The material below contains a line with "Identification of CpG" and a line with "Figure 10. Comparison". Copy exactly those two lines and all lines between them.

RAW DATA
--*--

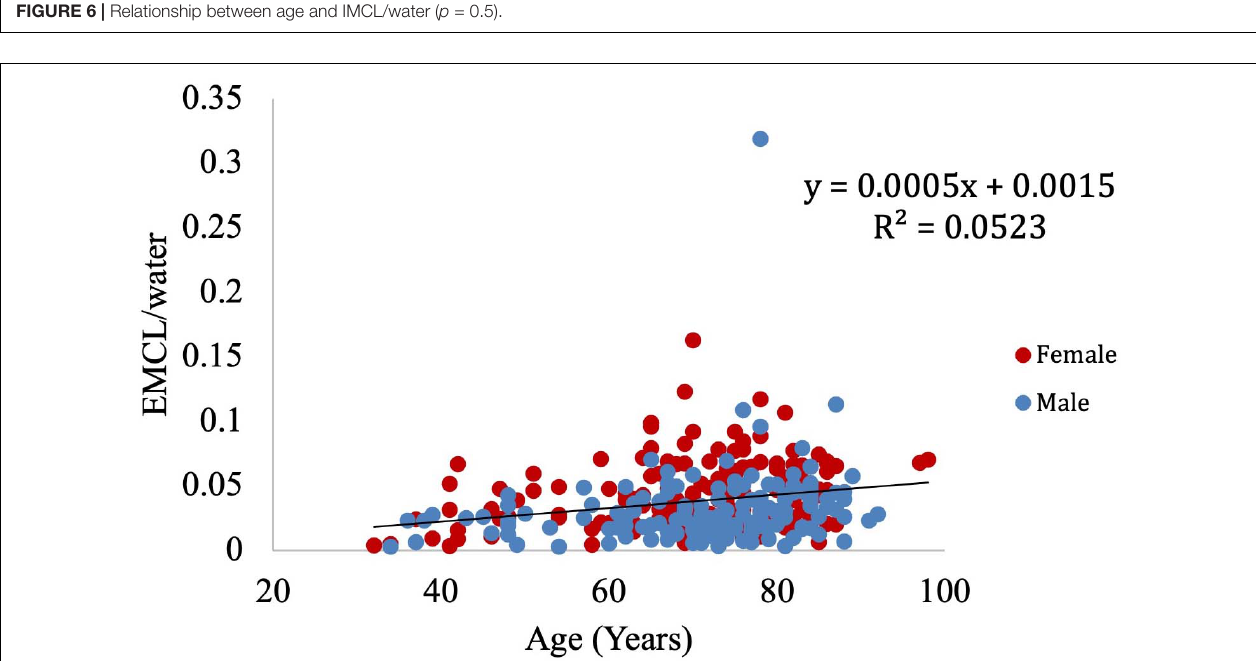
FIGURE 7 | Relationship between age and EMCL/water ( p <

--*--

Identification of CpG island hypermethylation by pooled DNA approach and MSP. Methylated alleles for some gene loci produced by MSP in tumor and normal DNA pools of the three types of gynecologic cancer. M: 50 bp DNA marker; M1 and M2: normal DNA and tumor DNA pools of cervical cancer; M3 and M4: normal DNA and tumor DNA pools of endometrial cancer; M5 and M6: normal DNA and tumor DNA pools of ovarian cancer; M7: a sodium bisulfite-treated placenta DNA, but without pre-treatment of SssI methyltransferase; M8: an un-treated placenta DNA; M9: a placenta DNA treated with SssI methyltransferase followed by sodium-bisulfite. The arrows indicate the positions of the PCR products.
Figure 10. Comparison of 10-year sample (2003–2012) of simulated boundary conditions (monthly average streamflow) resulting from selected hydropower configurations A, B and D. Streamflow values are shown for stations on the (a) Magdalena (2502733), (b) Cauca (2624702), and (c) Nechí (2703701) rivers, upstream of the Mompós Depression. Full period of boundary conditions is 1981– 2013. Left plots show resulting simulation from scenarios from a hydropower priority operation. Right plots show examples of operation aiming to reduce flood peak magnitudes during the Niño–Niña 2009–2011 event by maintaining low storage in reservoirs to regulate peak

--*--

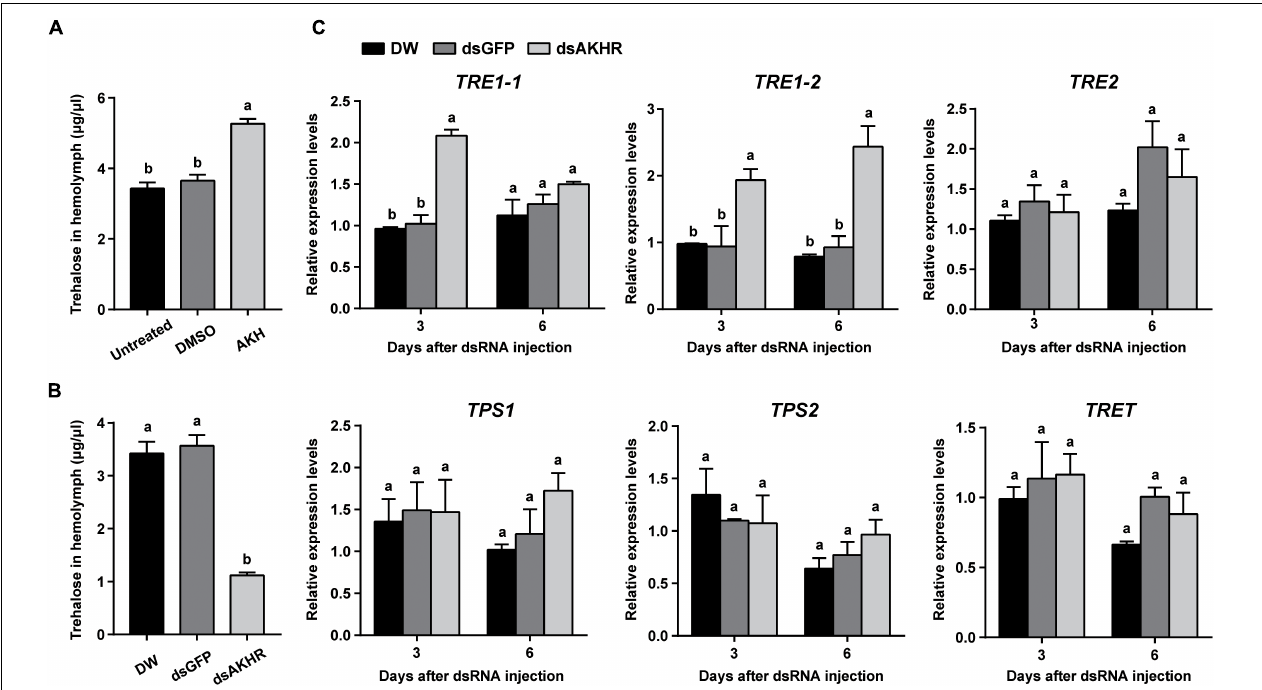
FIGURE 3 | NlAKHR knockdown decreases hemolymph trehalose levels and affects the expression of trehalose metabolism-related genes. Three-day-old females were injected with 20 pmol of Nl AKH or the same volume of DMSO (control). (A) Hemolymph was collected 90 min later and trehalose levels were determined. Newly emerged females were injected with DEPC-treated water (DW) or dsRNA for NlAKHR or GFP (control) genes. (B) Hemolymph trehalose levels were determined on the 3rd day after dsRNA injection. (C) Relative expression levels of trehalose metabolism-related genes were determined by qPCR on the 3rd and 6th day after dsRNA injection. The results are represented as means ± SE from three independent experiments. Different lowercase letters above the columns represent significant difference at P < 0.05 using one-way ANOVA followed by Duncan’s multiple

--*--

SOLUTION FOR THIS PROBLEM
Identification of CpG island hypermethylation by pooled DNA approach and MSP. Methylated alleles for some gene loci produced by MSP in tumor and normal DNA pools of the three types of gynecologic cancer. M: 50 bp DNA marker; M1 and M2: normal DNA and tumor DNA pools of cervical cancer; M3 and M4: normal DNA and tumor DNA pools of endometrial cancer; M5 and M6: normal DNA and tumor DNA pools of ovarian cancer; M7: a sodium bisulfite-treated placenta DNA, but without pre-treatment of SssI methyltransferase; M8: an un-treated placenta DNA; M9: a placenta DNA treated with SssI methyltransferase followed by sodium-bisulfite. The arrows indicate the positions of the PCR products.
Figure 10. Comparison of 10-year sample (2003–2012) of simulated boundary conditions (monthly average streamflow) resulting from selected hydropower configurations A, B and D. Streamflow values are shown for stations on the (a) Magdalena (2502733), (b) Cauca (2624702), and (c) Nechí (2703701) rivers, upstream of the Mompós Depression. Full period of boundary conditions is 1981– 2013. Left plots show resulting simulation from scenarios from a hydropower priority operation. Right plots show examples of operation aiming to reduce flood peak magnitudes during the Niño–Niña 2009–2011 event by maintaining low storage in reservoirs to regulate peak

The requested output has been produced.